The Crying Mirror

So when I was five we moved in with my mother’s parents.  I had already proven myself to be a difficult child at this point, but with my father in search of a job after leaving the navy the family decided it was best to move in with extended family while I finished kindergarten. 

            Now I mentioned I was a difficult child.  I suppose that this would be putting things rather lightly.  I was a horror.  I had temper tantrums that would scare a sane person out of ever thinking of having children of their own.  What made these tantrums particularly horrible when we lived with my grandparents was the mirror in my bedroom.
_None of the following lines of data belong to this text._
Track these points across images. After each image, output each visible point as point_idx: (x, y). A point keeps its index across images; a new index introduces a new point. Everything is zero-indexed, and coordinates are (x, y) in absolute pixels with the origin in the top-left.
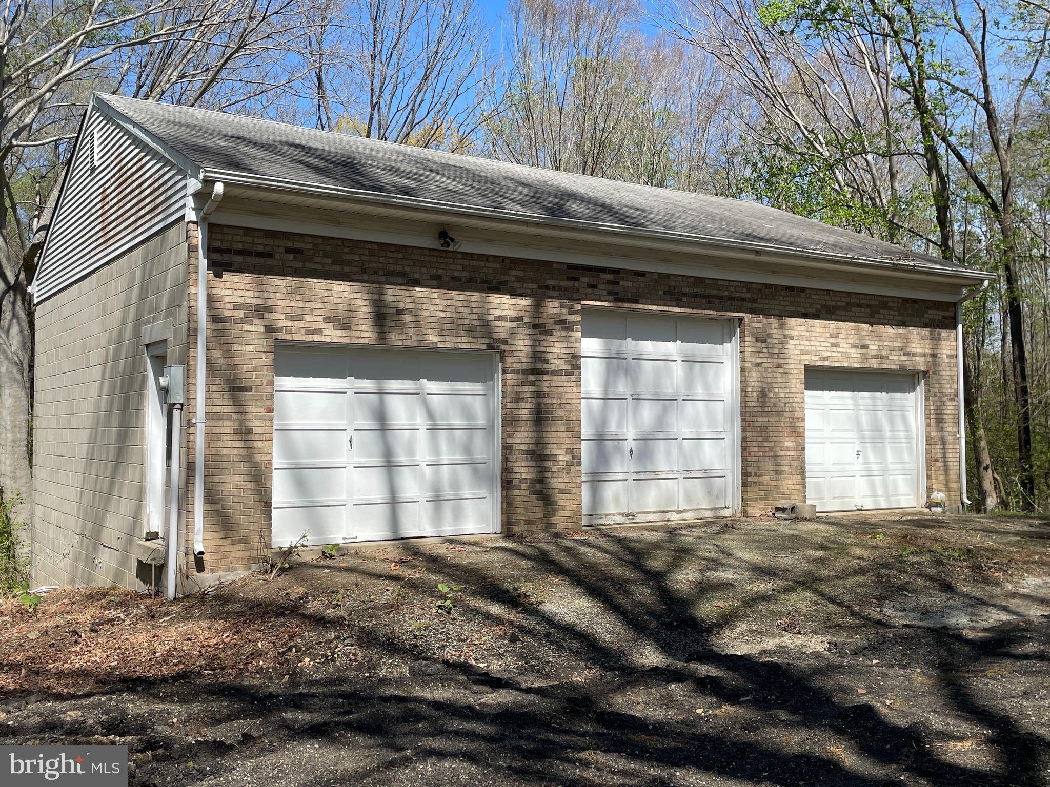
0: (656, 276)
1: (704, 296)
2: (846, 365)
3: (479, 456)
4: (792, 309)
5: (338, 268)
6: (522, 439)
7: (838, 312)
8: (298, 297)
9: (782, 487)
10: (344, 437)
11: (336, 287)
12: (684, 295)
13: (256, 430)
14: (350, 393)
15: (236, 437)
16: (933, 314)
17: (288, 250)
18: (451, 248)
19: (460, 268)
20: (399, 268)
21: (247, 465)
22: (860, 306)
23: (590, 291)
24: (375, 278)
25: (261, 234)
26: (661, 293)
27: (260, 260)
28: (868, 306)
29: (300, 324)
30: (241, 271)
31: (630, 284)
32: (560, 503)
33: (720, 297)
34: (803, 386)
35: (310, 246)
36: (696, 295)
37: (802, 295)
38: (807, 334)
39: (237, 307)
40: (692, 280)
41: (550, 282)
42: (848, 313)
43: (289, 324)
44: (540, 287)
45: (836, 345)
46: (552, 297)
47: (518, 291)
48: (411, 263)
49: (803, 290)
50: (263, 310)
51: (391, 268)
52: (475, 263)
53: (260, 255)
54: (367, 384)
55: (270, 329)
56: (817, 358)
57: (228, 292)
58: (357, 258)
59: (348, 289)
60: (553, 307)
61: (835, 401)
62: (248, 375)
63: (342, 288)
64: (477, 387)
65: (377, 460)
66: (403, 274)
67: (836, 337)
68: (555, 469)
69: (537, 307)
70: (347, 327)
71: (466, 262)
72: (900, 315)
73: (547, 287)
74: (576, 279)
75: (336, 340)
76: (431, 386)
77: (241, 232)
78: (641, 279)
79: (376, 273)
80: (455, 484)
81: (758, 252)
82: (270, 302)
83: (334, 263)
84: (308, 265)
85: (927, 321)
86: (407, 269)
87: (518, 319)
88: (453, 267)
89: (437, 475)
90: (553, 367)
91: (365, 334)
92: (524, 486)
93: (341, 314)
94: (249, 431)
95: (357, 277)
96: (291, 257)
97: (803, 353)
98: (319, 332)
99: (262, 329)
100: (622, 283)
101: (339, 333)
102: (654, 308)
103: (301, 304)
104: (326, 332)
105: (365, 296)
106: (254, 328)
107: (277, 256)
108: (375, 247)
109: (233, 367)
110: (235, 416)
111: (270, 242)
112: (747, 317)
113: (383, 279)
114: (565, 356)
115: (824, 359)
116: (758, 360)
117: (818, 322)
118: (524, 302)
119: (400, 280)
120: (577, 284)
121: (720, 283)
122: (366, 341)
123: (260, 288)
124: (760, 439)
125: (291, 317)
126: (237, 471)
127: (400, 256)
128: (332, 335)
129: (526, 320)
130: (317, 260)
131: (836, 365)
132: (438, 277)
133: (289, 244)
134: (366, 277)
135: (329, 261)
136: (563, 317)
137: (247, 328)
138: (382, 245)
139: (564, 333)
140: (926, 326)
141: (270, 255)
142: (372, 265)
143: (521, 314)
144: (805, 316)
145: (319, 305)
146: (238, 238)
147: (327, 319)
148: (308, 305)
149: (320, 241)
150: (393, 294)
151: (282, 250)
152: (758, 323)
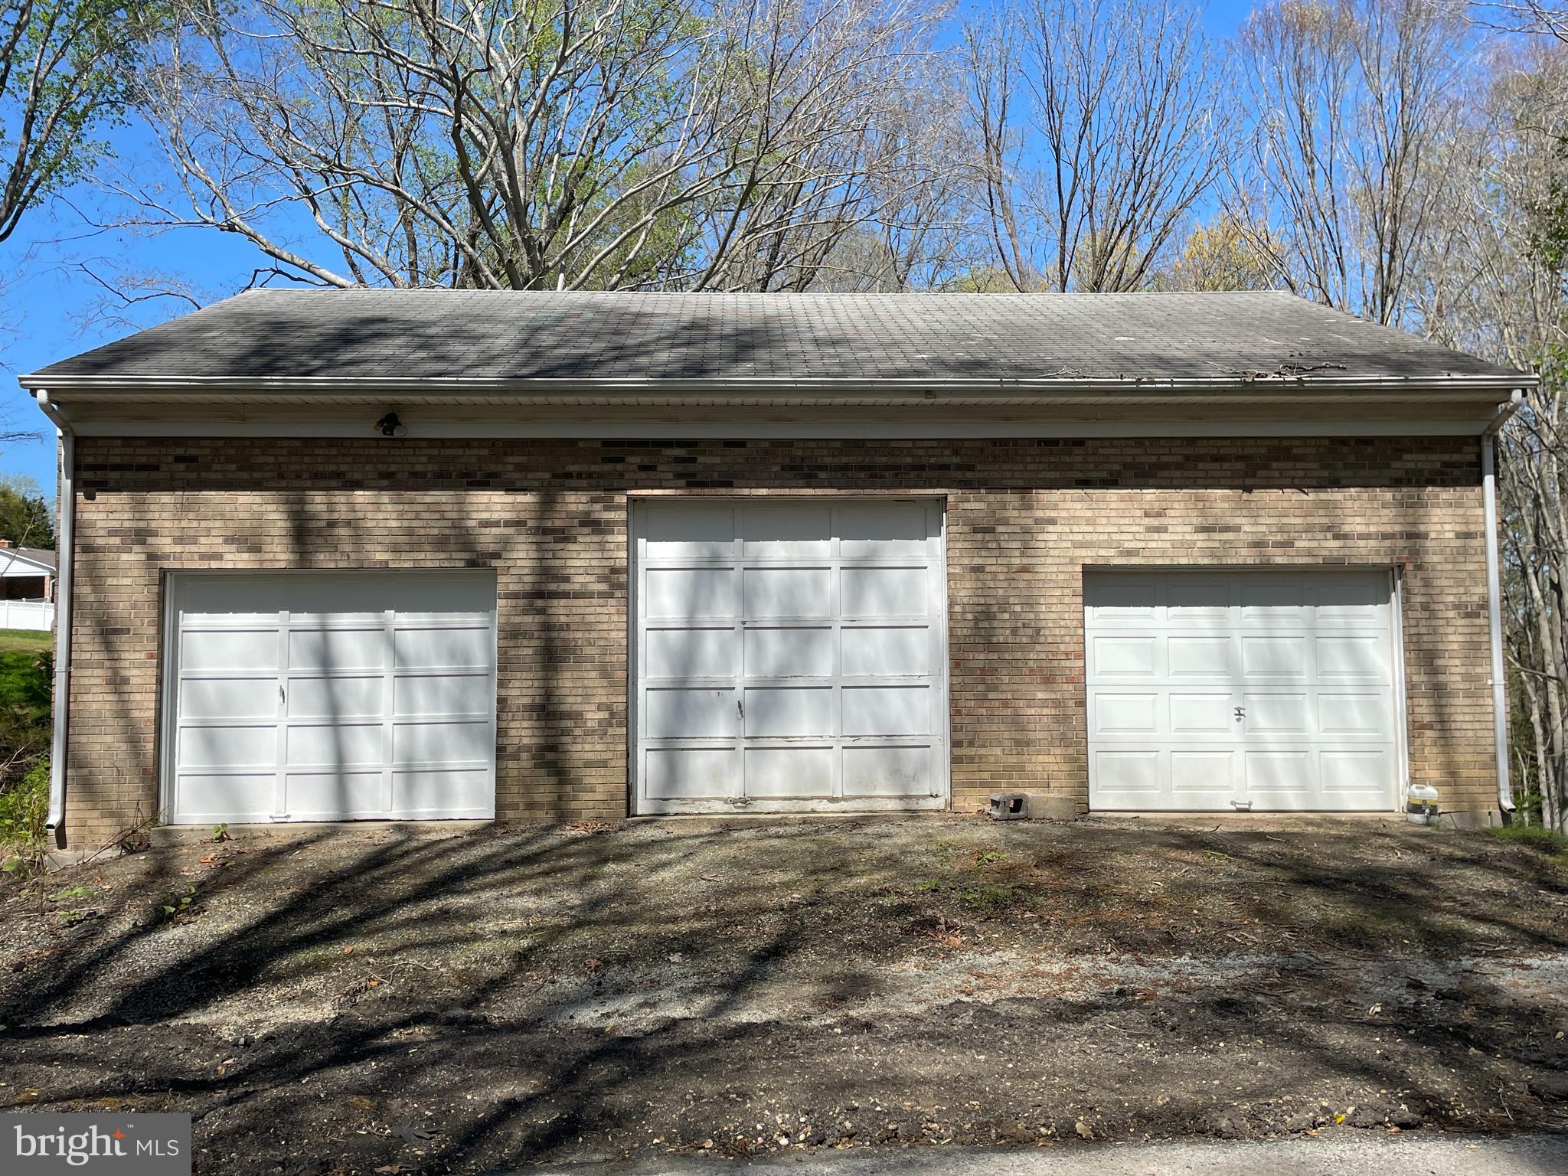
0: (766, 445)
1: (861, 468)
2: (1184, 561)
3: (476, 713)
4: (1051, 475)
5: (244, 475)
6: (523, 690)
7: (1161, 473)
8: (191, 515)
9: (1029, 767)
11: (241, 499)
12: (822, 468)
13: (133, 681)
14: (283, 633)
15: (108, 688)
16: (1412, 461)
17: (179, 459)
18: (397, 434)
19: (424, 459)
20: (332, 468)
21: (122, 722)
22: (1216, 459)
23: (643, 475)
24: (297, 483)
25: (144, 443)
26: (776, 468)
27: (143, 475)
28: (1239, 458)
29: (194, 548)
30: (118, 489)
31: (717, 460)
32: (587, 780)
33: (896, 468)
34: (1080, 600)
35: (207, 451)
36: (844, 468)
37: (1077, 450)
38: (1089, 513)
39: (112, 532)
40: (838, 444)
41: (574, 468)
42: (1190, 474)
43: (178, 549)
44: (555, 476)
45: (1161, 529)
46: (576, 489)
47: (519, 484)
48: (349, 460)
49: (1079, 442)
50: (141, 536)
51: (320, 468)
52: (449, 452)
53: (143, 468)
55: (152, 557)
56: (1112, 552)
57: (103, 516)
58: (271, 460)
59: (258, 500)
60: (575, 502)
62: (125, 614)
63: (250, 499)
64: (475, 619)
66: (338, 475)
67: (1159, 515)
68: (578, 732)
69: (548, 504)
70: (256, 548)
71: (435, 452)
72: (1323, 468)
73: (568, 476)
74: (621, 460)
75: (240, 566)
76: (403, 619)
77: (119, 443)
78: (737, 450)
79: (298, 477)
80: (436, 751)
82: (154, 524)
83: (241, 469)
84: (203, 475)
85: (1400, 474)
86: (343, 468)
87: (518, 523)
88: (413, 459)
89: (410, 739)
90: (577, 587)
91: (279, 555)
92: (524, 755)
93: (247, 532)
94: (126, 681)
95: (271, 484)
96: (182, 466)
97: (1078, 545)
98: (218, 557)
99: (143, 557)
100: (701, 459)
101: (245, 556)
102: (763, 492)
103: (195, 524)
104: (228, 557)
105: (282, 508)
106: (133, 557)
107: (164, 467)
108: (298, 444)
109: (104, 605)
110: (107, 664)
111: (155, 451)
112: (953, 495)
113: (309, 483)
114: (598, 571)
115: (1130, 553)
116: (977, 561)
117: (1112, 494)
118: (528, 498)
119: (334, 483)
120: (619, 467)
121: (893, 445)
122: (283, 565)
123: (139, 509)
124: (981, 688)
125: (179, 541)
126: (109, 730)
127: (334, 451)
128: (237, 560)
129: (530, 523)
130: (216, 467)
131: (1159, 562)
132: (390, 475)
133: (180, 451)
134: (284, 483)
135: (233, 467)
136: (596, 516)
137: (125, 557)
138: (307, 441)
139: (596, 539)
140: (1396, 483)
141: (156, 468)
142: (292, 467)
143: (523, 516)
144: (1084, 484)
145: (218, 524)
146: (117, 451)
147: (229, 540)
148: (203, 524)
149: (221, 443)
150: (318, 501)
151: (170, 459)
152: (976, 504)
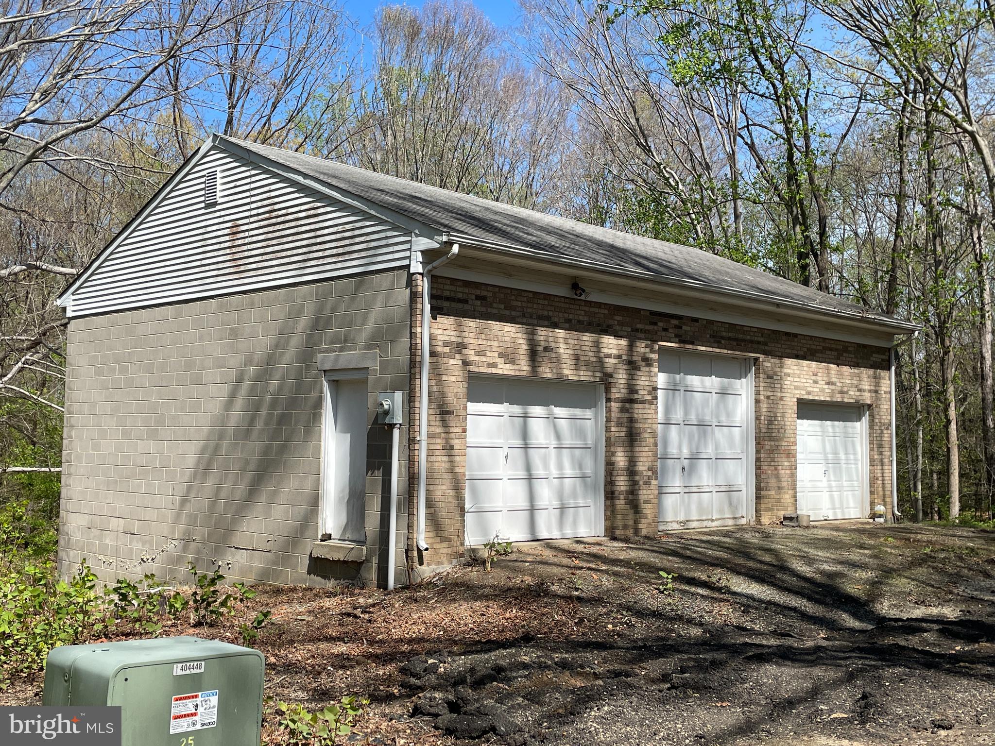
0: (705, 322)
1: (736, 340)
2: (822, 398)
4: (788, 351)
5: (507, 312)
6: (621, 459)
7: (817, 355)
8: (483, 336)
9: (782, 500)
10: (501, 453)
11: (506, 329)
12: (723, 338)
13: (456, 447)
14: (506, 416)
15: (443, 452)
16: (876, 357)
17: (478, 298)
18: (583, 297)
19: (583, 313)
20: (546, 313)
21: (450, 476)
22: (831, 349)
23: (664, 333)
24: (530, 321)
25: (460, 283)
26: (708, 336)
27: (460, 305)
28: (836, 350)
29: (484, 359)
30: (448, 314)
31: (688, 328)
32: (645, 511)
33: (745, 341)
34: (796, 415)
35: (490, 294)
36: (729, 339)
37: (796, 340)
38: (798, 372)
39: (446, 344)
40: (727, 326)
41: (639, 326)
42: (824, 356)
43: (477, 358)
44: (632, 330)
45: (816, 382)
46: (640, 339)
47: (620, 333)
48: (553, 309)
49: (796, 335)
50: (460, 347)
51: (541, 313)
52: (592, 309)
53: (460, 301)
54: (517, 409)
55: (465, 363)
56: (803, 392)
57: (440, 332)
58: (519, 304)
59: (513, 329)
60: (641, 347)
61: (810, 429)
62: (451, 401)
63: (510, 329)
65: (522, 474)
66: (548, 318)
67: (816, 375)
68: (641, 483)
69: (631, 346)
70: (512, 362)
71: (587, 309)
72: (856, 357)
73: (637, 330)
74: (656, 324)
75: (506, 372)
76: (559, 411)
77: (448, 282)
78: (696, 324)
79: (531, 317)
81: (778, 305)
82: (465, 341)
83: (506, 308)
84: (489, 310)
85: (872, 363)
86: (550, 314)
87: (619, 357)
88: (579, 312)
89: (562, 485)
90: (640, 397)
91: (523, 367)
92: (622, 497)
93: (509, 351)
94: (452, 448)
95: (519, 320)
96: (479, 303)
97: (796, 388)
98: (495, 365)
99: (460, 363)
100: (684, 328)
101: (508, 366)
102: (703, 348)
103: (484, 343)
104: (500, 366)
105: (525, 336)
106: (455, 362)
107: (470, 302)
108: (531, 295)
109: (443, 394)
110: (443, 435)
111: (466, 290)
112: (762, 357)
113: (535, 322)
114: (648, 388)
115: (809, 393)
116: (769, 393)
117: (805, 363)
118: (623, 342)
119: (546, 323)
120: (656, 327)
121: (745, 329)
122: (524, 373)
123: (459, 328)
124: (769, 460)
125: (479, 353)
126: (444, 481)
127: (546, 302)
128: (504, 369)
129: (624, 357)
130: (495, 305)
131: (816, 398)
132: (569, 321)
133: (478, 292)
134: (525, 320)
135: (502, 306)
136: (647, 355)
137: (452, 361)
138: (535, 293)
139: (647, 369)
140: (871, 367)
141: (465, 301)
142: (529, 310)
143: (621, 352)
144: (797, 357)
145: (496, 343)
146: (447, 287)
147: (501, 355)
148: (489, 343)
149: (497, 290)
150: (542, 333)
151: (474, 297)
152: (768, 363)
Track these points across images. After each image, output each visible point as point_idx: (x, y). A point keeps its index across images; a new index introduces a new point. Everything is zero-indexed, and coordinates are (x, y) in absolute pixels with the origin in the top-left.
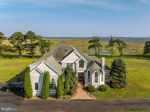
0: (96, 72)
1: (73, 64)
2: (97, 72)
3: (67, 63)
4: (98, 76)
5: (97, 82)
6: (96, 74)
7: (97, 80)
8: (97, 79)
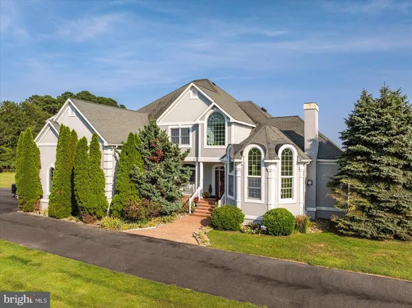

            In my room I had one of those closets with the sliding doors, and one of these doors was a full length mirror.  When I would be sent to my room, crying and in the full throws of a tantrum, I would sit on my bed and watch myself and the way I looked during these episodes.  I’m not sure what my fascination was with seeing my eyes red and puffy, or my face contorted with screaming and crying.  I do know however, that the mirror created for me a way to punish my family more by extending the tantrums well past the point where I should have calmed down.

            I think at times I was actually calm as I screamed and cried, watching myself in the mirror.  I would sit close to it on the floor, so I could see every detail in my face as I cried and screamed.  Other times I sat far against the opposite wall on my bed and looked to see what my tiny face looked like at a distance.  I tried different angles, and I would even at times sit where I could only see one half of my face while I continued my tantrum.

            Eventually, they figured out that the mirror was what continued these tantrums for longer than a few minutes, extending them well into time periods unhealthy to be carrying on with so much passion.  Then the mirror was put behind the other closet door.  Though, now I must admit that once they had left the room I would slide out the door just enough to see my face and continue my crying for just a little longer than I should have.  Then I would quietly replace the door and calm myself down.

            I’m not sure why I was so fascinated with how I looked as I cried.  I was not interested in how I looked not crying.  I did not practice making faces into that mirror which were happy, or scary.  For me that mirror held one purpose, and it was to cry into.  I never cared to check my outfits as other girls might have, instead I cried.  What’s more is that I never cried into another mirror, just that one closet door mirror at my grandparent’s house.  It was my crying mirror, and once we moved, I suppose I didn’t need one anymore.